- [EXERCISE]
Turn the rows below into a Markdown table with the columns No and Line, giving each line a number and its text, and skip blank lines. Leave the pictures out of the answer.

- [DATA SHOWN]
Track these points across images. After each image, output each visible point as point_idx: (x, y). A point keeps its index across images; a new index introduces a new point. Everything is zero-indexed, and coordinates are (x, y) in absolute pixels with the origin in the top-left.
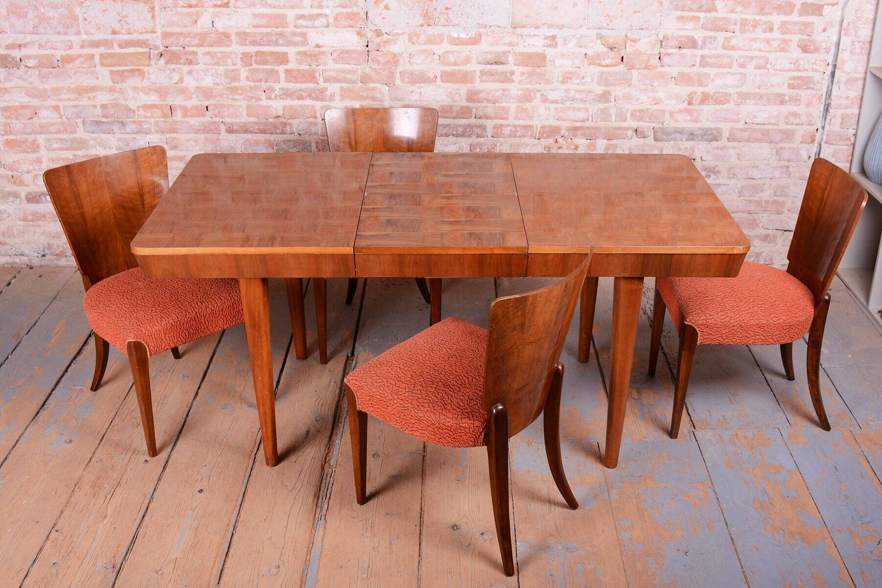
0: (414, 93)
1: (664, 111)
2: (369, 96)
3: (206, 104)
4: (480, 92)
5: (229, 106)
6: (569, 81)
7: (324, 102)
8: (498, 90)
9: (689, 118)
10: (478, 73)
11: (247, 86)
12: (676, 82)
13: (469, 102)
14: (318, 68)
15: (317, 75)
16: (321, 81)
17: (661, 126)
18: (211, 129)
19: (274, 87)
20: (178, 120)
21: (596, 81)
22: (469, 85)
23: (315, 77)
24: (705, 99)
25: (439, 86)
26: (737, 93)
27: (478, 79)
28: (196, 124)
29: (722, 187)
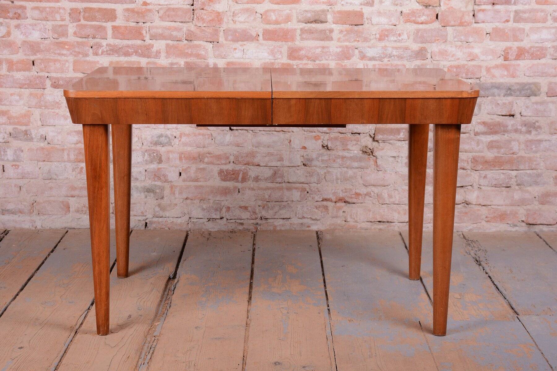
0: (237, 51)
1: (480, 67)
2: (194, 53)
3: (32, 58)
4: (300, 49)
5: (55, 61)
6: (386, 38)
7: (150, 59)
8: (318, 48)
9: (506, 73)
10: (298, 32)
11: (74, 42)
12: (491, 38)
13: (290, 59)
14: (145, 25)
15: (144, 32)
16: (147, 38)
17: (478, 81)
18: (37, 84)
19: (101, 43)
20: (3, 74)
21: (412, 37)
22: (290, 43)
23: (141, 34)
24: (521, 54)
25: (262, 44)
26: (553, 47)
27: (298, 38)
28: (22, 79)
29: (544, 143)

- [ANSWER SECTION]
| No | Line |
|---|---|
| 1 | Track these points across images. After each image, output each visible point as point_idx: (x, y). A point keeps its index across images; a new index introduces a new point. Everything is zero-indexed, and coordinates are (x, y) in absolute pixels with the origin in the top-left. |
| 2 | 0: (414, 93) |
| 3 | 1: (664, 111) |
| 4 | 2: (369, 96) |
| 5 | 3: (206, 104) |
| 6 | 4: (480, 92) |
| 7 | 5: (229, 106) |
| 8 | 6: (569, 81) |
| 9 | 7: (324, 102) |
| 10 | 8: (498, 90) |
| 11 | 9: (689, 118) |
| 12 | 10: (478, 73) |
| 13 | 11: (247, 86) |
| 14 | 12: (676, 82) |
| 15 | 13: (469, 102) |
| 16 | 14: (318, 68) |
| 17 | 15: (317, 75) |
| 18 | 16: (321, 81) |
| 19 | 17: (661, 126) |
| 20 | 18: (211, 129) |
| 21 | 19: (274, 87) |
| 22 | 20: (178, 120) |
| 23 | 21: (596, 81) |
| 24 | 22: (469, 85) |
| 25 | 23: (315, 77) |
| 26 | 24: (705, 99) |
| 27 | 25: (439, 86) |
| 28 | 26: (737, 93) |
| 29 | 27: (478, 79) |
| 30 | 28: (196, 124) |
| 31 | 29: (722, 187) |
| 32 | 0: (237, 51) |
| 33 | 1: (480, 67) |
| 34 | 2: (194, 53) |
| 35 | 3: (32, 58) |
| 36 | 4: (300, 49) |
| 37 | 5: (55, 61) |
| 38 | 6: (386, 38) |
| 39 | 7: (150, 59) |
| 40 | 8: (318, 48) |
| 41 | 9: (506, 73) |
| 42 | 10: (298, 32) |
| 43 | 11: (74, 42) |
| 44 | 12: (491, 38) |
| 45 | 13: (290, 59) |
| 46 | 14: (145, 25) |
| 47 | 15: (144, 32) |
| 48 | 16: (147, 38) |
| 49 | 17: (478, 81) |
| 50 | 18: (37, 84) |
| 51 | 19: (101, 43) |
| 52 | 20: (3, 74) |
| 53 | 21: (412, 37) |
| 54 | 22: (290, 43) |
| 55 | 23: (141, 34) |
| 56 | 24: (521, 54) |
| 57 | 25: (262, 44) |
| 58 | 26: (553, 47) |
| 59 | 27: (298, 38) |
| 60 | 28: (22, 79) |
| 61 | 29: (544, 143) |